Deborah Blum, a Pulitzer Prize-winning journalist, author, and professor at the University of Wisconsin, has been named director of MIT’s Knight Science Journalism program effective July, 2015.
Wade Roush, a reporter, technology writer, and editor-at-large at Xconomy–and, before that, at Science and Technology Review–has been named acting director for one year until Blum’s arrival.
Deborah Fitzgerald, dean of MIT’s School of Humanities, Arts, and Social Sciences, said she was “very excited about Deb coming on. She’s one of the leading science writers in the country” and “I have complete confidence in her vision.” Roush, she said, “represents the tech side and the business side” of science reporting, knows MIT, and complements Blum’s expertise.
“It’s like a dream team to have both Deborah and Wade to work together moving forward,” said David Kaiser, professor of the history of science and head of MIT’s Program in Science, Technology, and Society, of which the Knight program is a part.
“The Knight Science Journalism program, to me, has always been one of the most exciting programs in science journalism,” Blum said. “It’s a program that helps people make their careers richer, it’s a program that helps illuminate science, and it’s a program that has always been there to help raise the bar in the profession.”
Blum said she hopes to make changes that will build upon the program’s success. “I’d like to do some more experimental things with the boot camps,” she said, referring to the short courses offered for journalists throughout the academic year. “I’d love to do one on the intersection between science and science fiction, and bring writers from both genres in and really explore that. I’d like to do more with e-book publishing.”

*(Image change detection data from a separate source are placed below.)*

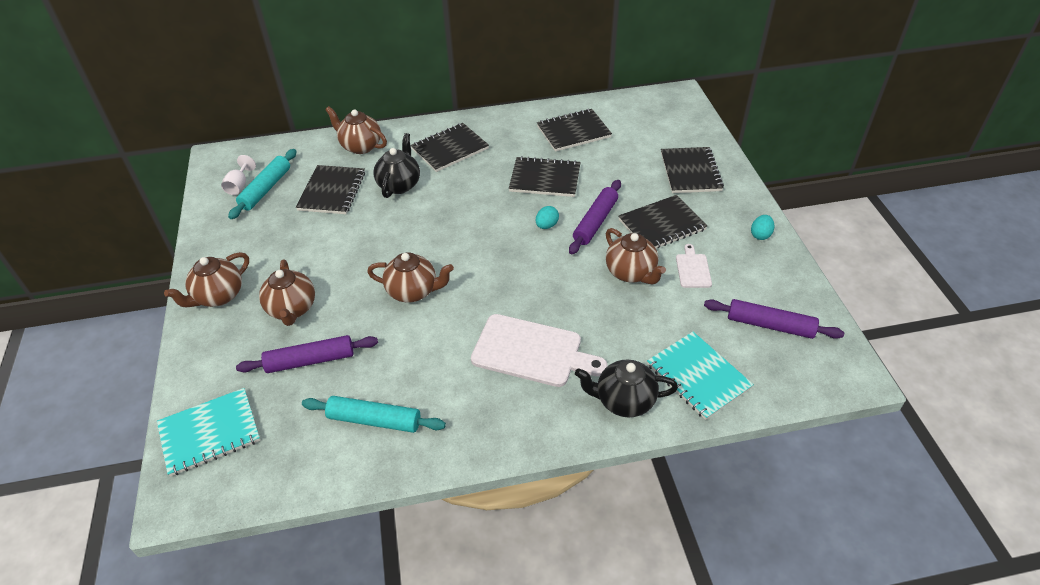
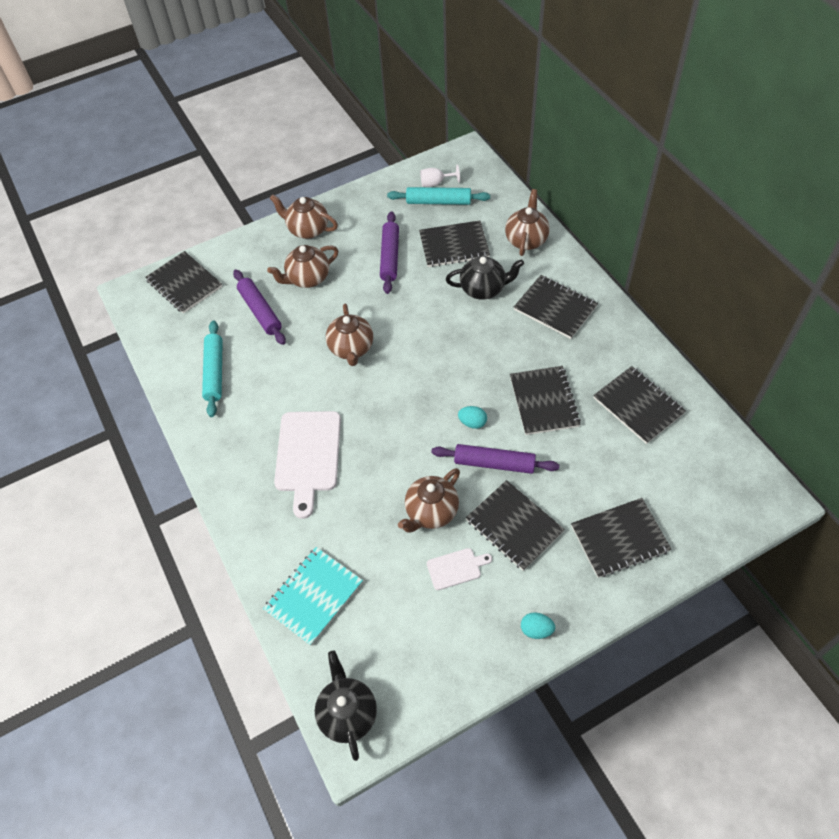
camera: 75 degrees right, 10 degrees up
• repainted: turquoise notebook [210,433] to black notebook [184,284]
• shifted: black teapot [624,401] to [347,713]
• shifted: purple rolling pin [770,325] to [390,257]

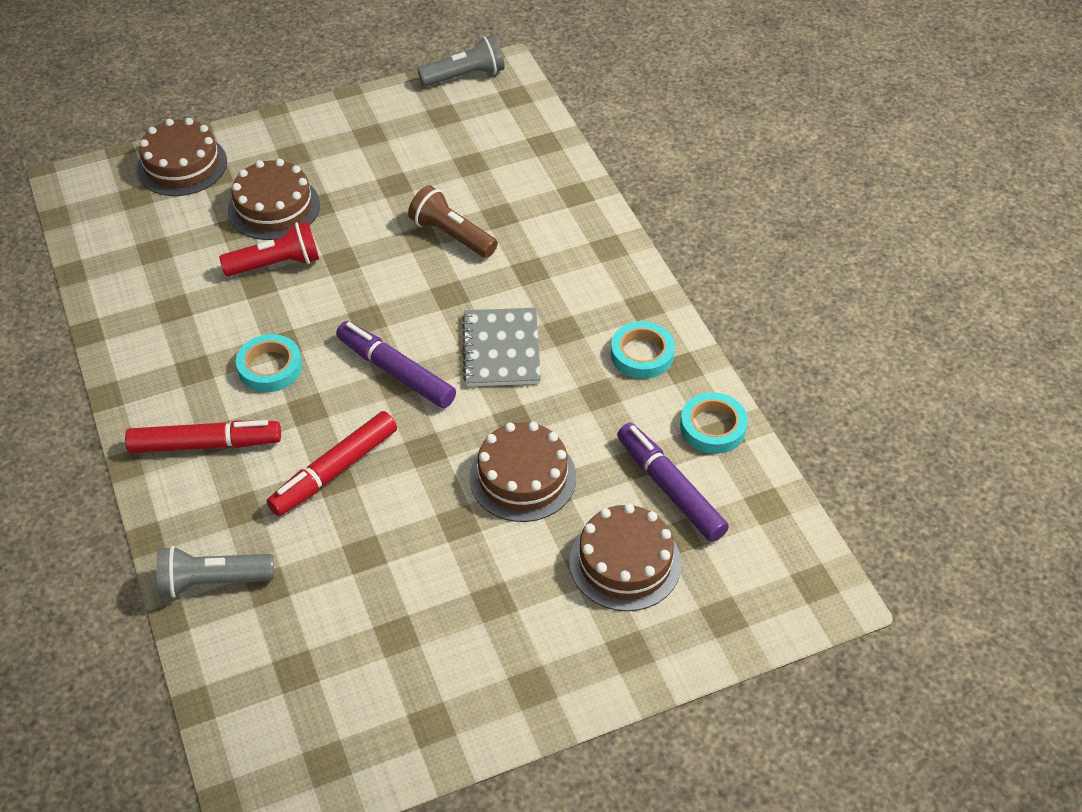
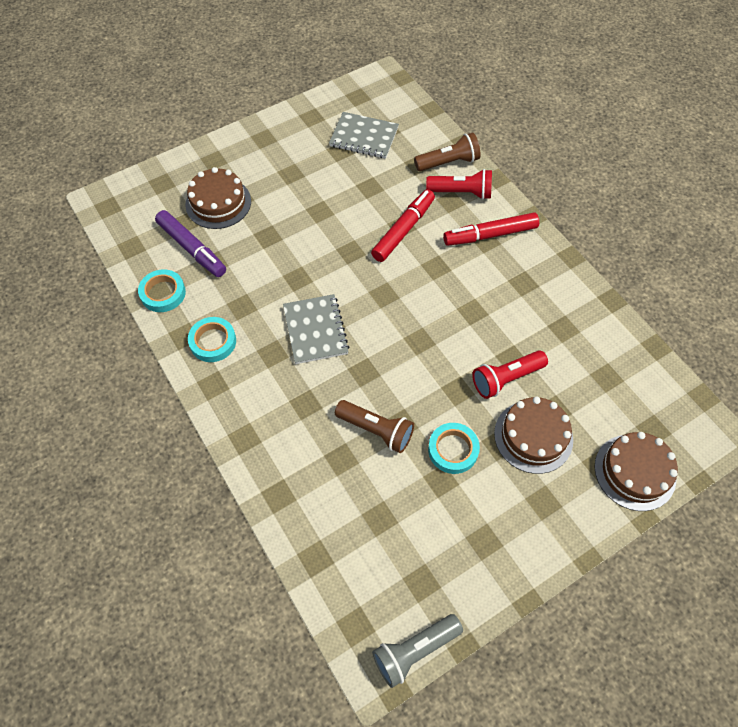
camera: 170 degrees right, 10 degrees up
• repainted: grey flashlight [213,581] to brown flashlight [448,162]
• shifted: turquoise tape [270,367] to [453,450]
• gone: purple marker [395,372]
• gone: brown cake [523,477]
• new: grey notebook [364,137]
• new: red flashlight [461,192]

She added that she hopes to expand the digital training begun under her predecessor, Philip J. Hilts, who retired in June. “How do we tell the stories of science and technology in the 21st century?” she asked. “There’s already so much good stuff here. It’s a fabulous program, but it would be great to make it famous for a larger audience.”
Roush, a Ph.D. graduate of the Science, Technology, and Society program, said that in addition to running the program for the coming year, he will lay the groundwork for a new initiative “to make MIT a global center of discussion about how the public gets engaged in policy issues in science and technology.”
Kaiser said that he is excited about the prospect of strengthening ties between the Knight program and the Science, Technology, and Society program. “The full-time faculty and I are not journalists,” he said, but “a lot of the questions we ask are similar. How do science and technology evolve over time and place? How do they have an impact on the society in which they are embedded? Those are the key questions that drive my department, and they are some of the questions that drive science journalism as well.”
The Knight Science Journalism program offers full-year fellowships to about a dozen journalists each academic year, who take courses at MIT and meet regularly for journalism seminars and field trips. It also administers the Knight Science Journalism Tracker. And it offers three short courses every year–the boot camps–on urgent topics in science, medical, and technology reporting.